Schriftliche Aufgabe →
Gib sämtliche Einträge unten Zeile für Zeile unverändert wieder.

Bereitgestellte Einträge →
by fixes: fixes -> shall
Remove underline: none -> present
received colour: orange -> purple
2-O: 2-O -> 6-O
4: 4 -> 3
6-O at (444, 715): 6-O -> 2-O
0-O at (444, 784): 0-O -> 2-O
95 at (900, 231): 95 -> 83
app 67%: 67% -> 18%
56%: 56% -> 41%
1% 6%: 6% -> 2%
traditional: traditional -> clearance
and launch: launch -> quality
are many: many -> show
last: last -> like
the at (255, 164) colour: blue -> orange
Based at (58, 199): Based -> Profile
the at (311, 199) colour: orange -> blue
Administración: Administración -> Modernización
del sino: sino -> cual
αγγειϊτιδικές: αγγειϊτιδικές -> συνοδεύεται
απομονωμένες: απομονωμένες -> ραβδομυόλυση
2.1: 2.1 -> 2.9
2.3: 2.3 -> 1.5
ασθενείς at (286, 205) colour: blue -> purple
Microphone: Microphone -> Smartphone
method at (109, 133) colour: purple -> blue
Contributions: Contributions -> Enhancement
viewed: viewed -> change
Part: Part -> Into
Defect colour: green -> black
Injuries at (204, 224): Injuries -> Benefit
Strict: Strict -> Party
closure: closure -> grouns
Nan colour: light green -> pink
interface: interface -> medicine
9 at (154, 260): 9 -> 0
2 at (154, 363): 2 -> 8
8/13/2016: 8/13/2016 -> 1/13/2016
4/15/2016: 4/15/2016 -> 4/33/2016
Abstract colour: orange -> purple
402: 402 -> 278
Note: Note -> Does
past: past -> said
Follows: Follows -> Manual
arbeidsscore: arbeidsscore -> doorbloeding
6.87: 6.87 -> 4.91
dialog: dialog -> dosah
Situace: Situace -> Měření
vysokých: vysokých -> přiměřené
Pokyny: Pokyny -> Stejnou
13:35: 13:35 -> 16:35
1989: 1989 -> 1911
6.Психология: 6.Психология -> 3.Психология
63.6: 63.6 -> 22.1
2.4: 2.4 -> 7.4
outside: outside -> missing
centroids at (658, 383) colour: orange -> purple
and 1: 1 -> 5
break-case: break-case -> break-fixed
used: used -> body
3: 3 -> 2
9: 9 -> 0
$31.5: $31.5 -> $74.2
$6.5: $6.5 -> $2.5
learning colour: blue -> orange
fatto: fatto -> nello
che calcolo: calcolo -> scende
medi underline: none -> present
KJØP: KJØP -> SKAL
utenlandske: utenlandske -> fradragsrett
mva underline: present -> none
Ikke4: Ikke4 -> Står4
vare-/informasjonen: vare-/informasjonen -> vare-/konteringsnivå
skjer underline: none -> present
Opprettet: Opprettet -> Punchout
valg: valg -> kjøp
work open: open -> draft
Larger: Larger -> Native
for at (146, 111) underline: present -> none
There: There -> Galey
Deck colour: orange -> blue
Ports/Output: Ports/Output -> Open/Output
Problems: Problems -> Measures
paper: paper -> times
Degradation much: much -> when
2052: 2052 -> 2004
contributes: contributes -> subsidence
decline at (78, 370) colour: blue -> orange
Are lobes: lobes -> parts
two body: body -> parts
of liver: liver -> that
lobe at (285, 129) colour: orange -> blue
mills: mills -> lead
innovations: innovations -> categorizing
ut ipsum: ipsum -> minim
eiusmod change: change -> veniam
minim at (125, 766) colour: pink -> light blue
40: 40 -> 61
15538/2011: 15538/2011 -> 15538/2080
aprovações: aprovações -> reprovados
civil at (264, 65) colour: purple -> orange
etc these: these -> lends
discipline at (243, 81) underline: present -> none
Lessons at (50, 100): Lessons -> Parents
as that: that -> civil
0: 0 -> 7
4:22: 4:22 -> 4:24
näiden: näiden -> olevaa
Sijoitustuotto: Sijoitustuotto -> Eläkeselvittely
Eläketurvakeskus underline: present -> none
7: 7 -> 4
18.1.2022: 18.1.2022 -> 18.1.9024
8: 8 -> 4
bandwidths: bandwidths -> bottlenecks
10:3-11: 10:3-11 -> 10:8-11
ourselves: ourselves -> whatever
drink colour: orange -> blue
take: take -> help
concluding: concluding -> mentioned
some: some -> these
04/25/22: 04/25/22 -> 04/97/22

Vollständige Antwort →
by fixes: fixes -> shall
Remove underline: none -> present
received colour: orange -> purple
2-O: 2-O -> 6-O
4: 4 -> 3
6-O at (444, 715): 6-O -> 2-O
0-O at (444, 784): 0-O -> 2-O
95 at (900, 231): 95 -> 83
app 67%: 67% -> 18%
56%: 56% -> 41%
1% 6%: 6% -> 2%
traditional: traditional -> clearance
and launch: launch -> quality
are many: many -> show
last: last -> like
the at (255, 164) colour: blue -> orange
Based at (58, 199): Based -> Profile
the at (311, 199) colour: orange -> blue
Administración: Administración -> Modernización
del sino: sino -> cual
αγγειϊτιδικές: αγγειϊτιδικές -> συνοδεύεται
απομονωμένες: απομονωμένες -> ραβδομυόλυση
2.1: 2.1 -> 2.9
2.3: 2.3 -> 1.5
ασθενείς at (286, 205) colour: blue -> purple
Microphone: Microphone -> Smartphone
method at (109, 133) colour: purple -> blue
Contributions: Contributions -> Enhancement
viewed: viewed -> change
Part: Part -> Into
Defect colour: green -> black
Injuries at (204, 224): Injuries -> Benefit
Strict: Strict -> Party
closure: closure -> grouns
Nan colour: light green -> pink
interface: interface -> medicine
9 at (154, 260): 9 -> 0
2 at (154, 363): 2 -> 8
8/13/2016: 8/13/2016 -> 1/13/2016
4/15/2016: 4/15/2016 -> 4/33/2016
Abstract colour: orange -> purple
402: 402 -> 278
Note: Note -> Does
past: past -> said
Follows: Follows -> Manual
arbeidsscore: arbeidsscore -> doorbloeding
6.87: 6.87 -> 4.91
dialog: dialog -> dosah
Situace: Situace -> Měření
vysokých: vysokých -> přiměřené
Pokyny: Pokyny -> Stejnou
13:35: 13:35 -> 16:35
1989: 1989 -> 1911
6.Психология: 6.Психология -> 3.Психология
63.6: 63.6 -> 22.1
2.4: 2.4 -> 7.4
outside: outside -> missing
centroids at (658, 383) colour: orange -> purple
and 1: 1 -> 5
break-case: break-case -> break-fixed
used: used -> body
3: 3 -> 2
9: 9 -> 0
$31.5: $31.5 -> $74.2
$6.5: $6.5 -> $2.5
learning colour: blue -> orange
fatto: fatto -> nello
che calcolo: calcolo -> scende
medi underline: none -> present
KJØP: KJØP -> SKAL
utenlandske: utenlandske -> fradragsrett
mva underline: present -> none
Ikke4: Ikke4 -> Står4
vare-/informasjonen: vare-/informasjonen -> vare-/konteringsnivå
skjer underline: none -> present
Opprettet: Opprettet -> Punchout
valg: valg -> kjøp
work open: open -> draft
Larger: Larger -> Native
for at (146, 111) underline: present -> none
There: There -> Galey
Deck colour: orange -> blue
Ports/Output: Ports/Output -> Open/Output
Problems: Problems -> Measures
paper: paper -> times
Degradation much: much -> when
2052: 2052 -> 2004
contributes: contributes -> subsidence
decline at (78, 370) colour: blue -> orange
Are lobes: lobes -> parts
two body: body -> parts
of liver: liver -> that
lobe at (285, 129) colour: orange -> blue
mills: mills -> lead
innovations: innovations -> categorizing
ut ipsum: ipsum -> minim
eiusmod change: change -> veniam
minim at (125, 766) colour: pink -> light blue
40: 40 -> 61
15538/2011: 15538/2011 -> 15538/2080
aprovações: aprovações -> reprovados
civil at (264, 65) colour: purple -> orange
etc these: these -> lends
discipline at (243, 81) underline: present -> none
Lessons at (50, 100): Lessons -> Parents
as that: that -> civil
0: 0 -> 7
4:22: 4:22 -> 4:24
näiden: näiden -> olevaa
Sijoitustuotto: Sijoitustuotto -> Eläkeselvittely
Eläketurvakeskus underline: present -> none
7: 7 -> 4
18.1.2022: 18.1.2022 -> 18.1.9024
8: 8 -> 4
bandwidths: bandwidths -> bottlenecks
10:3-11: 10:3-11 -> 10:8-11
ourselves: ourselves -> whatever
drink colour: orange -> blue
take: take -> help
concluding: concluding -> mentioned
some: some -> these
04/25/22: 04/25/22 -> 04/97/22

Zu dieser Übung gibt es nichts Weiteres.